陸成的睫毛眨了眨,睜開了眼楮。腦子帶著些沒有清醒的茫然。

現在是在酒店?

不是去參加婚禮了嗎?然後呢?誰把他送到酒店的?為什麼他現在沒有穿衣服?

不,我被車撞了。他隱約想了起來最後那一幕。

那我為什麼會在這里?

這是傳說中的重生?

接下來會不會有個傳說中的系統來綁定我,從此走向人生巔峰?

一瞬間,所有的過往和無端的臆測都涌進他的腦海里。他的腦子被問號塞滿,覺得頭疼得厲害。

他用力按了按太陽穴,想要遏制疼痛。

就在他搖搖腦袋,準備從床上坐起來時,一陣聲音傳了過來。

首先是凌亂的腳步聲,大概有兩三個人的樣子。他們走到門口就停了下來。接著是兩個男人的對話。

「人給肖大少準備好了嗎?」這是一個中年男人的聲音。

「 您就放心吧,早就準備好了。肖少一眼就看上了。長得那叫一個清秀,整個酒吧就他最‘純潔’了。估計是誤入的,絕對是個雛!讓人查了一下,他就不是魔都本地人,人家是剛高考完準備勤工儉學掙學費的的學生。好收拾著呢,一杯就放倒了。現在估計還暈著呢。」一個年輕人的聲音,帶著些怎麼也去不了的諂媚,一連串地說道。

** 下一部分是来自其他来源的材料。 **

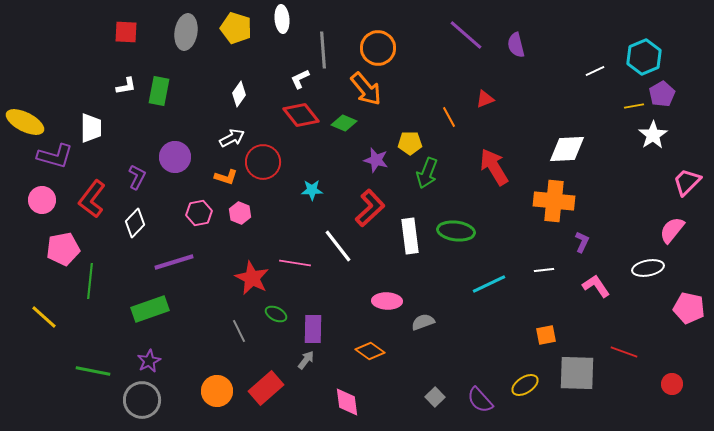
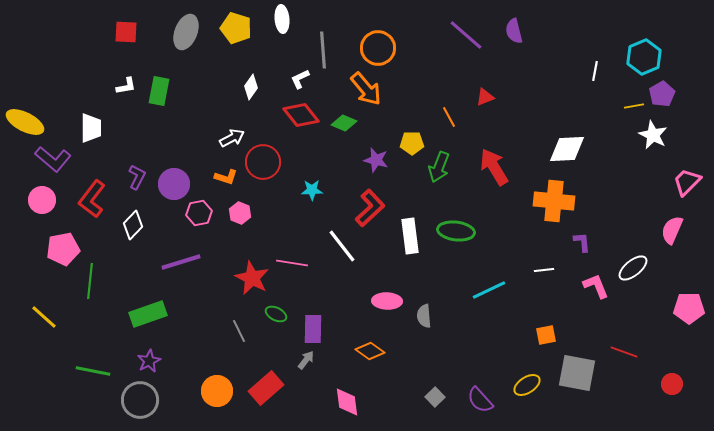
gray ellipse at (186, 32): rotated 12 degrees clockwise
purple semicircle at (516, 45): moved 2 px left, 14 px up
white line at (595, 71): rotated 54 degrees counterclockwise
white diamond at (239, 94): moved 12 px right, 7 px up
red triangle at (485, 99): moved 2 px up
white star at (653, 135): rotated 12 degrees counterclockwise
yellow pentagon at (410, 143): moved 2 px right
purple L-shape at (55, 156): moved 2 px left, 3 px down; rotated 24 degrees clockwise
purple circle at (175, 157): moved 1 px left, 27 px down
green arrow at (427, 173): moved 12 px right, 6 px up
white diamond at (135, 223): moved 2 px left, 2 px down
pink semicircle at (672, 230): rotated 16 degrees counterclockwise
purple L-shape at (582, 242): rotated 30 degrees counterclockwise
white line at (338, 246): moved 4 px right
purple line at (174, 262): moved 7 px right
pink line at (295, 263): moved 3 px left
white ellipse at (648, 268): moved 15 px left; rotated 28 degrees counterclockwise
cyan line at (489, 284): moved 6 px down
pink L-shape at (596, 286): rotated 12 degrees clockwise
pink pentagon at (689, 308): rotated 12 degrees counterclockwise
green rectangle at (150, 309): moved 2 px left, 5 px down
gray semicircle at (423, 322): moved 1 px right, 6 px up; rotated 75 degrees counterclockwise
gray square at (577, 373): rotated 9 degrees clockwise
yellow ellipse at (525, 385): moved 2 px right
gray circle at (142, 400): moved 2 px left
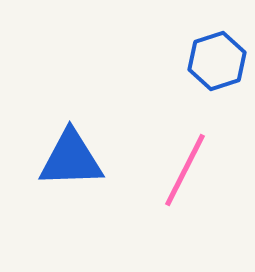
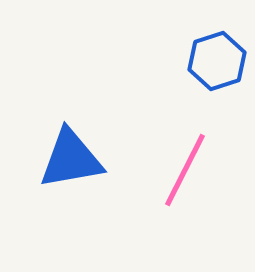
blue triangle: rotated 8 degrees counterclockwise
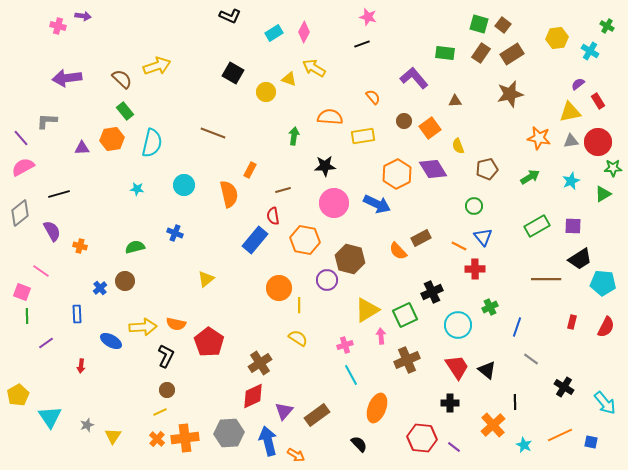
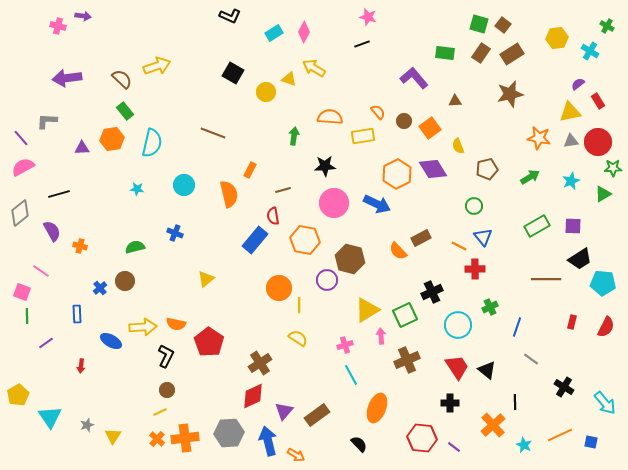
orange semicircle at (373, 97): moved 5 px right, 15 px down
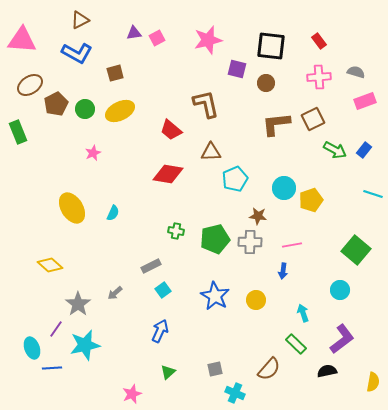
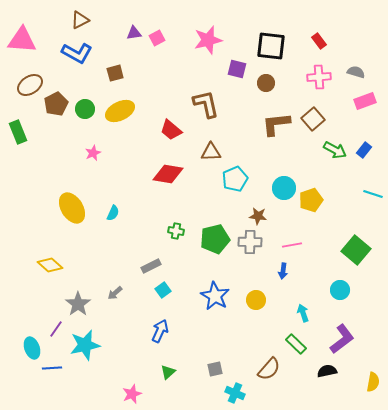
brown square at (313, 119): rotated 15 degrees counterclockwise
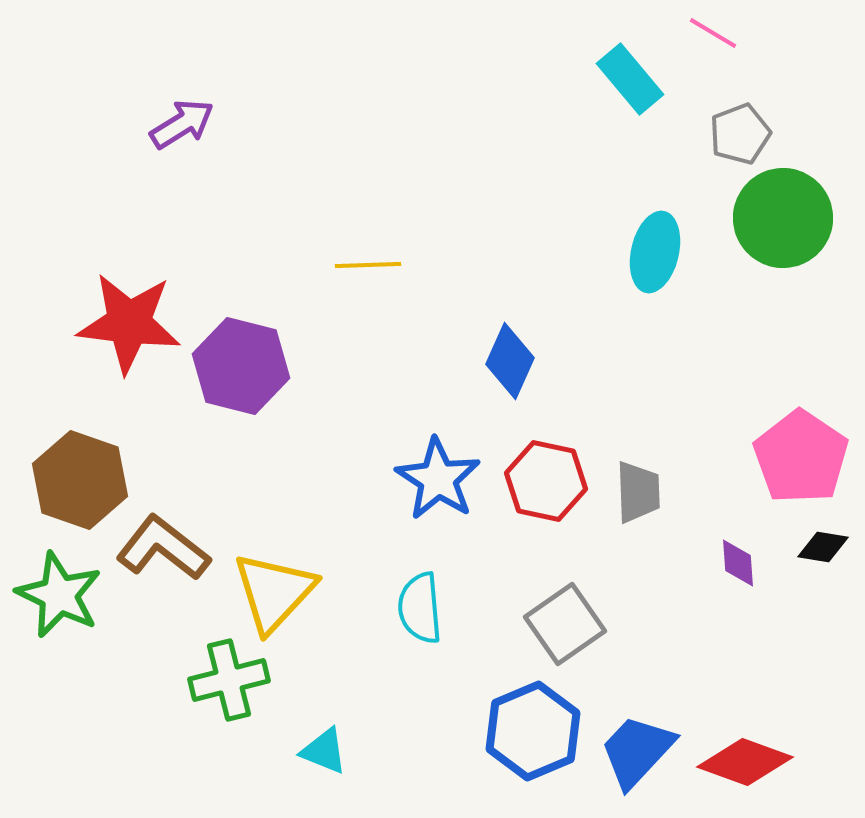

「這人背景查清楚了吧,沒有什麼‘副作用’吧?」畢竟這里雖然不比帝都,隨便來一個看著普通的可能就是惹不起的主,但也是很有些高官、富豪。別一不小心,弄倒個少爺什麼的,肖少是沒幾個人惹得起,但是能收拾他們的人,還真不少,必須小心謹慎。

「得 ,就一孤兒院的,能有啥事啊。完了找人‘提醒’一下他,給他點錢,不會有事的。這我們也沒有別的辦法了,安排好的那個飛機晚點,店里能夠得上那位大少標準的都不是處了,一般的肖少也看不上啊。」

也是可惜了,本來能好好過日子的。怎麼運氣就這麼不好,今天要去酒吧呢。他這也沒轍啊。不過這事兒倒是有些奇怪。肖大少什麼時候也會干這種欺男霸女的活兒了?他不是一直都講究自願嗎?難不成肖少?算了,大人物的世界不是他們這些小魚小蝦能懂的。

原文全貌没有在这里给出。